Looking back seemed to be all that was available to us, stuck, spinning our wheels in the mud, unable to move forward, holding our breath. Thwarted at every turn politically. Personally unable to make plans because the future was so uncertain with the pandemic worsening and the elections hanging over us.
Suddenly there was a breakthrough. Something good finally came of 2020. A sparkling horizon lay ahead.
From enforced looking back we were hurled into a new world, causing whiplash as the head spun around to look forward into the unknown.
I’ve had more than enough of looking back. I even pulled out a pile of old journals recently in a bid to clear out my office. But looking ahead? How exactly do you do that?
An older and wiser friend once told me a story about a couple she knew who were downscaling into their retirement years. They bought a house that tickled their fancy but then suffered so many awful mishaps you nearly had to laugh not to cry. The point of telling me about them was they hadn’t thought it through.
How do you truly plan for the future? How do we plan our own lives and what kind of world we want to live in? Every once in a great while I read something that gives me a glimpse of what could be if we just thought bigger, just stepped away from what we see around us and listened to what we really wished were possible but never dared believe it could be.
This morning I read a couple of articles rejecting conservatives’ calls to reach out and get on. I understand them. They echo my own anger and sense of injustice. They are right — some things are so bad they can never be forgotten. We don’t have to forget, but while our field of vision is filled with wrongs we are not creating rights.
This future isn’t just about the next four years, just as the past isn’t the last four.
If you ever wondered what all the lions, bulls, and rams were about in ancient Egyptian art and architecture, they were the zodiac symbols representing the roughly 2,000 year period of each age, as determined by the precession of the equinoxes. The earth not only spins on its axis each day and orbits around the sun each year, it also wobbles. One complete wobble takes 25,920 years, while the sun rises against the backdrop of one of the twelve zodiacal constellations at the vernal equinox for a little over 2,000 years.
So the Egyptians didn’t take the short view of things. Temples and tombs were built with eternity in mind. The earthly abode of the king was temporary. Take the magnificent soaring temple of Medinet Habu, built on the site where the gods were said to walk the earth, close to Luxor.

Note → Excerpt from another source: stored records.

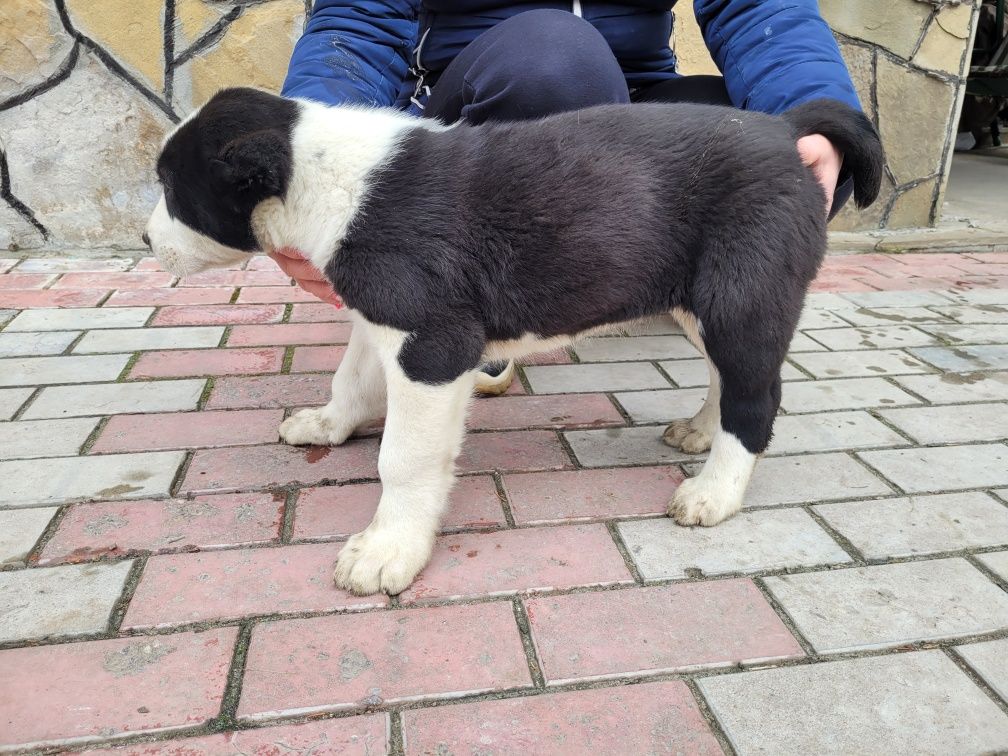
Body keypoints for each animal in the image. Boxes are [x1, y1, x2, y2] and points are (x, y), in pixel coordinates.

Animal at [147, 87, 883, 596]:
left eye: (171, 188)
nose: (145, 240)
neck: (318, 175)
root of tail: (784, 130)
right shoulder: (381, 320)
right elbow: (350, 380)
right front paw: (327, 425)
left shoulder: (432, 345)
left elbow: (404, 460)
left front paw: (388, 549)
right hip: (696, 304)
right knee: (729, 379)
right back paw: (702, 431)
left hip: (739, 294)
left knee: (756, 398)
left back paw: (714, 493)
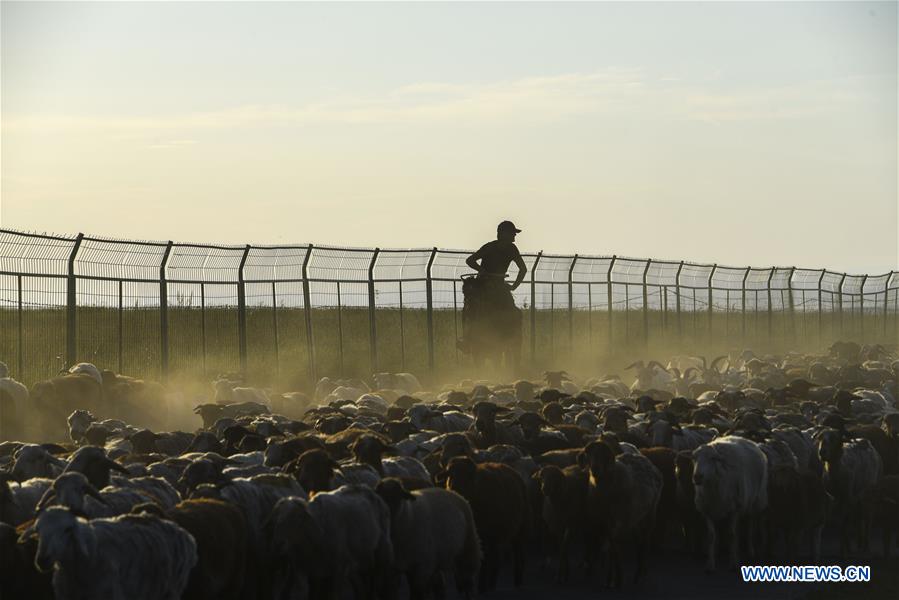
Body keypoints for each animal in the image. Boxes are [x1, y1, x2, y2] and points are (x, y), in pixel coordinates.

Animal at [446, 458, 532, 592]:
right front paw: (460, 586)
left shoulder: (486, 536)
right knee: (497, 559)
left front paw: (481, 587)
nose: (455, 487)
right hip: (498, 535)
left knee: (518, 556)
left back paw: (516, 582)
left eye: (468, 476)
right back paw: (492, 584)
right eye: (450, 474)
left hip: (520, 529)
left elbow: (484, 563)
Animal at [580, 440, 664, 584]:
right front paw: (611, 576)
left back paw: (640, 572)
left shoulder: (615, 522)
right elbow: (609, 548)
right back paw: (639, 571)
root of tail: (645, 460)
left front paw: (615, 578)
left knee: (645, 541)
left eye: (603, 454)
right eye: (588, 454)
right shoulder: (600, 521)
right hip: (634, 516)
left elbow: (614, 549)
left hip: (650, 513)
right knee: (638, 540)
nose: (595, 469)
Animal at [692, 434, 768, 568]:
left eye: (712, 458)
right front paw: (710, 563)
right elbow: (711, 536)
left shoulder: (735, 510)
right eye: (694, 458)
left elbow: (732, 535)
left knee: (751, 526)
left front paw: (733, 562)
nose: (697, 477)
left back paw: (751, 551)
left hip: (756, 501)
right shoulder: (707, 510)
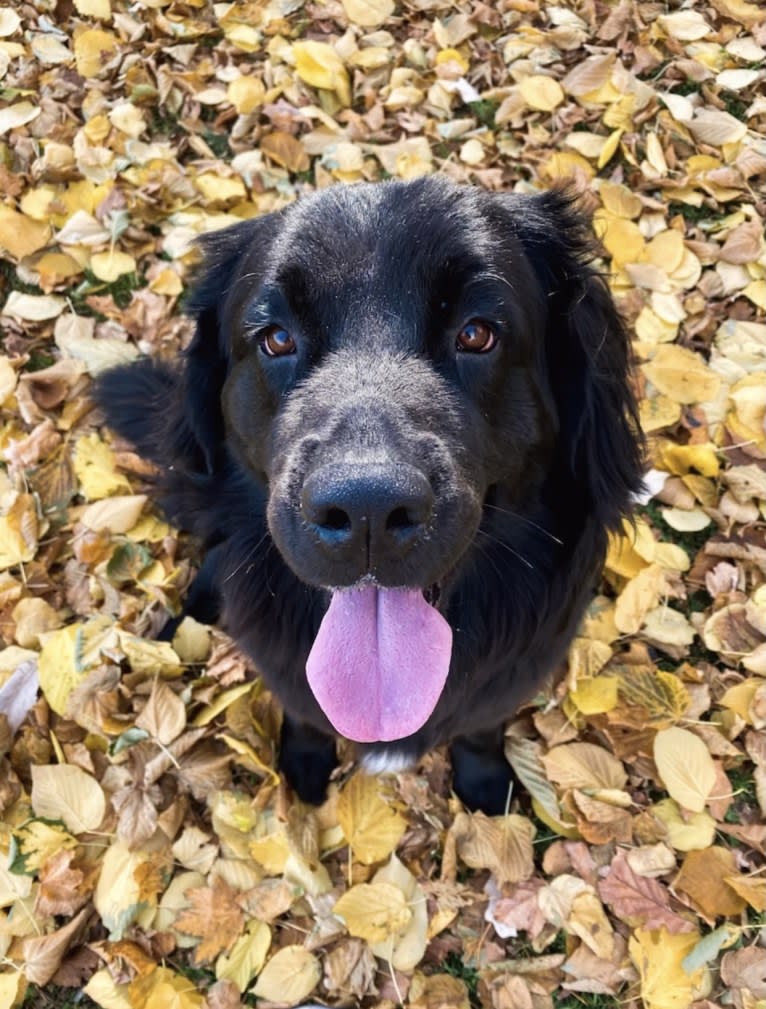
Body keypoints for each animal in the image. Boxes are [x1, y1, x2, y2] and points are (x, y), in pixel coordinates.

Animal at [98, 179, 645, 811]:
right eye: (276, 338)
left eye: (477, 333)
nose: (367, 510)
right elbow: (305, 714)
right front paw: (305, 763)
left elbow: (481, 729)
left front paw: (484, 784)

If you walk around the side you find a low row of mud bricks, the last remnants of a royal palace.
So how does a king with eternity in his sights rule an empire? According to the principles represented by the goddess Maat — order, truth, justice, harmony. Things that don’t go out of fashion. So much so the empire endured for 3,000 years, until ultimately conquered by the Romans, who brought our friend Janus.

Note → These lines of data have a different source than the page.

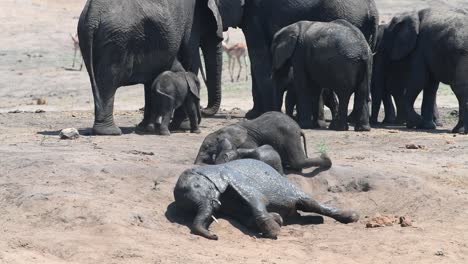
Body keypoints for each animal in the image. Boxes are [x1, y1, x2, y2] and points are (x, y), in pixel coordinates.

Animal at [77, 0, 223, 135]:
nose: (204, 109)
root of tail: (92, 15)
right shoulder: (191, 22)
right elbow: (189, 60)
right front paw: (182, 127)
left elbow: (152, 79)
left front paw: (146, 127)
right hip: (117, 40)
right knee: (108, 82)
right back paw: (110, 132)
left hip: (90, 36)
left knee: (98, 82)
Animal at [174, 158, 360, 240]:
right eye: (189, 209)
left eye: (197, 186)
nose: (215, 236)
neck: (210, 169)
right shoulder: (228, 205)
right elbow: (246, 219)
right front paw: (277, 220)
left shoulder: (236, 178)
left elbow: (257, 200)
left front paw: (274, 232)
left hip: (288, 185)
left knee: (309, 203)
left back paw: (351, 217)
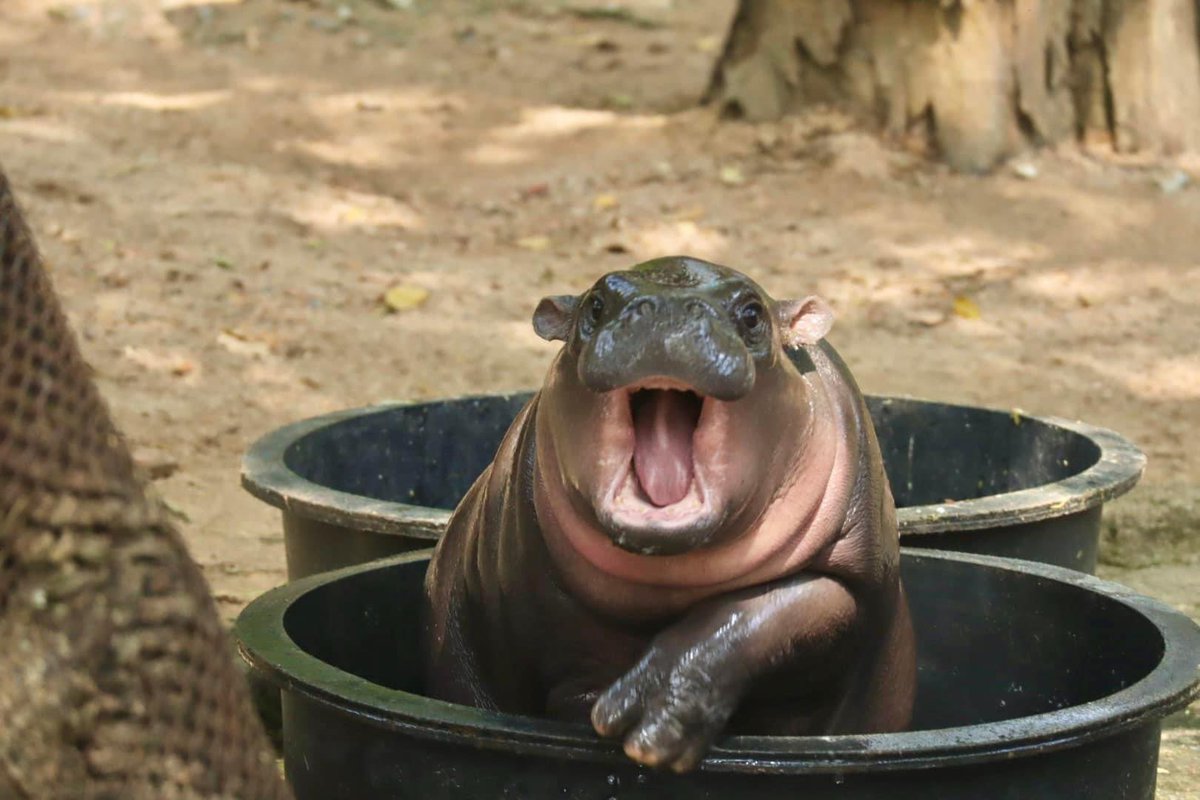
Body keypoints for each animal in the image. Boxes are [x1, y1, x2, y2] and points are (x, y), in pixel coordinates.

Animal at [421, 256, 916, 773]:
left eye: (753, 314)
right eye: (594, 304)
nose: (667, 310)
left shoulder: (857, 581)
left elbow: (767, 611)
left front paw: (650, 722)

Enduring principles are one thing, but change is also an ineluctable part of life. Each age brings different needs, influences, desires to achieve.
What would the giants of the past say to the monuments of the present, such as the glitzy, tawdry towers for which our present leader has sacrificed the lives of those whose fate is in his hands, sacrificed the environment, the very order of the rule of law, truth, harmony between the people?

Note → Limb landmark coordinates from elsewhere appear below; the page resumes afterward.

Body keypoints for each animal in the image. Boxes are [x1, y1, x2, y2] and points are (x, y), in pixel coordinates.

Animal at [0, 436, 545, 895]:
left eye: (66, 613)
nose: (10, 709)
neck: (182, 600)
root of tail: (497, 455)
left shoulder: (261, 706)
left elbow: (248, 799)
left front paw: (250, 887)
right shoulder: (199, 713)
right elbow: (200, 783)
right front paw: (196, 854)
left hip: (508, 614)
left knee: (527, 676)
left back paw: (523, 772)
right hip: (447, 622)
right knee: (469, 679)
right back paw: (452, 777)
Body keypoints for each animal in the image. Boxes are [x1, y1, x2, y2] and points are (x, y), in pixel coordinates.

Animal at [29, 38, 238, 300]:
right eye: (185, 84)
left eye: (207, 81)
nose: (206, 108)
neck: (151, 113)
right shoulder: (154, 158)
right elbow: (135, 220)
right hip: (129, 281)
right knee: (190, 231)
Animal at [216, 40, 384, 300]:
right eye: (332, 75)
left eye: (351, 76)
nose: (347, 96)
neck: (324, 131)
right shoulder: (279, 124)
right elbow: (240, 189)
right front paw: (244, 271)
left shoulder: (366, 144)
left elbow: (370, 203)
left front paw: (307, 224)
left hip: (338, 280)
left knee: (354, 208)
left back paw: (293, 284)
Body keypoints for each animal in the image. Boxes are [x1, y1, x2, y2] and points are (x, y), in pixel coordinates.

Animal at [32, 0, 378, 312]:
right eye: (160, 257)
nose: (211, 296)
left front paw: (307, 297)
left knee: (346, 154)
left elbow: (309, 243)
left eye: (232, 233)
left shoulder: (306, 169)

They are monuments to greed, to a short-sighted parasitic existence and not to man’s higher nature.
A leader can do much to influence the mood and behavior of a nation, but he or she cannot do it all. It takes a common vision in which we all set our sights much, much higher and reaching farther into the future.
Now I’m not saying this is the end of an empire or the beginning of a new one. I’m not qualified to say. What is clear is the world we’ve known is no more and a new one must be built.
We can do worse than draw inspiration from those who built to last.